3Dカメラの2つのレンズを見て「かわいいー」と興味津々の倖田さんステージ演出は自身で手掛けるという

 3D映像になることについては、「ずっと歌手としてやってきましたが、“目でも楽しめるアーティスト”でいたいという思いがデビューの頃からあって、(今回の試みは)いろいろなものが重なって、自分らしいものに仕上がっていくんじゃないかと思う」とした。また、自身でダンサーの配置や照明、音響システムといったステージの演出を行なうという倖田さんは、「3Dということで“飛び出る演出”みたいなのを考えているので“より3D感が出る演出”を楽しみにしてほしい。もちろん(スタジアムで観る)生もいいんだけど、実は3D映像の方がスケール感があって、臨場感のあるものが観られるとかもしれない」と笑顔を見せた。

 会場には3Dカメラも設置され、発表会の様子を撮影。撮影したばかりの3D映像を倖田さんが体験するという企画も用意されており、倖田さんが自身の登場シーンを3Dで鑑賞。「最初は立体感が出るか不安だったんですが、ここの4つの照明だけで、こんなに立体的になるんだったら、ライブになったらとんでもないものになりそう」と興奮していた。

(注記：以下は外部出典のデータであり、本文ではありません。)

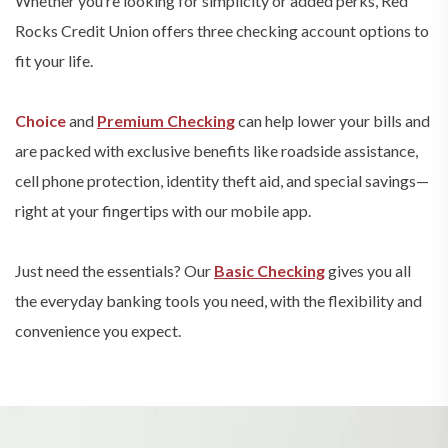
Whether you’re looking for simplicity or added perks, Red
Rocks Credit Union offers three checking account options to
fit your life.
Choice
and
Premium Checking
can help lower your bills and
are packed with exclusive benefits like roadside assistance,
cell phone protection, identity theft aid, and special savings—
right at your fingertips with our mobile app.
Just need the essentials? Our
Basic Checking
gives you all
the everyday banking tools you need, with the flexibility and
convenience you expect.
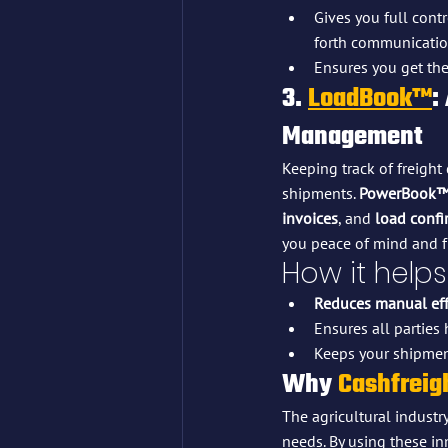
Gives you full cont
forth communicatio
Ensures you get the
3. 
LoadBook™
:
Management
Keeping track of freigh
shipments. 
PowerBook
invoices
, and 
load confi
you peace of mind and f
How it helps
Reduces manual eff
Ensures all parties
Keeps your shipmen
Why 
Cashfreig
The agricultural industr
needs. By using these in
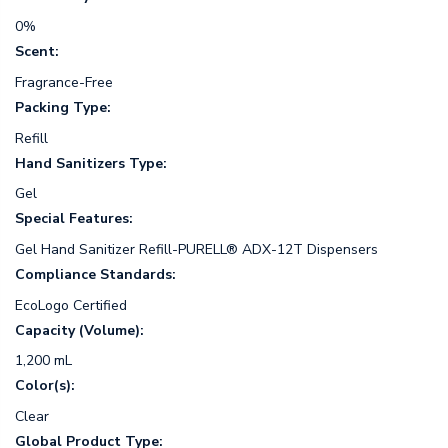
0%
Scent:
Fragrance-Free
Packing Type:
Refill
Hand Sanitizers Type:
Gel
Special Features:
Gel Hand Sanitizer Refill-PURELL® ADX-12T Dispensers
Compliance Standards:
EcoLogo Certified
Capacity (Volume):
1,200 mL
Color(s):
Clear
Global Product Type:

会場では、偏光メガネと2台のプロジェクタを使って3D上映を行なった先ほどの倖田さんの登場シーンを3Dで再現


■ 3Dは観る者のイマジネーションをかきたてる

スカパーJSATの田中晃専務

 スカパーJSATの田中晃専務は、「倖田さんのライブは、お客さんとの一体感で作られており、3Dに向いている。さっき話をしたら、倖田さんが本当にやりたいのは『“4D”、“5D”で、“匂い”や“風”も出したい。それらを含めて一体感を出したい』とのこと。倖田さんがやりたいライブの入口として、今回の3Dライブを提供していきたい」という。

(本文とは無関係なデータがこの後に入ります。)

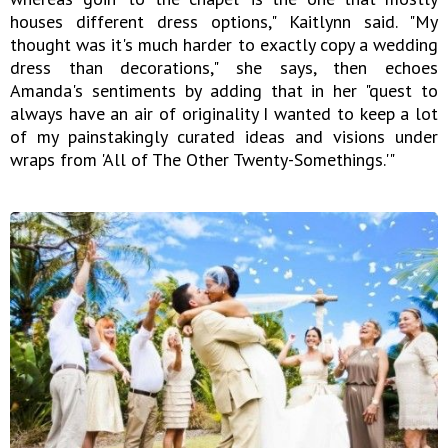
houses different dress options," Kaitlynn said. "My
thought was it's much harder to exactly copy a wedding
dress than decorations," she says, then echoes
Amanda's sentiments by adding that in her "quest to
always have an air of originality I wanted to keep a lot
of my painstakingly curated ideas and visions under
wraps from 'All of The Other Twenty-Somethings.'"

 また、“3D元年”といわれることについて「3Dという技術自体は以前からあったが、3Dが技術開発のステージから、クリエイターの表現のステージに入った。この扉は『アバター』が開いたもので、以来、いろんなクリエイターが企画を出し始めた。地上波キー局のディレクターと話をしていても、『プロ野球を3Dでやりたい』、『箱根駅伝の上り坂を3Dなら表現できるのでは』といった話が出る。こうしたクリエイティビティがドラマ、スポーツ、音楽などいろんなところで発揮されるステージに入った。これが3D元年では」と述べた。

 また、映像制作を手掛ける前述の上原徹氏との話し合いで「初めての3Dライブ映像ということで、どんなところを心がけるのか聞いてみたところ、『3Dは、2Dのように短いカットの連続は向かない。長めのカットでゆったり見せることになるだろう』と答えた。ここに、クリエイターの表現のポイントがあると思った。2Dと違って、観る者のイマジネーションをかきたてる、そんなライブ映像になると期待している。9月には7月3日公演の2D映像が放送されるので、こちらは編集をたっぷり加えた映像で楽しんでもらいたい」とした。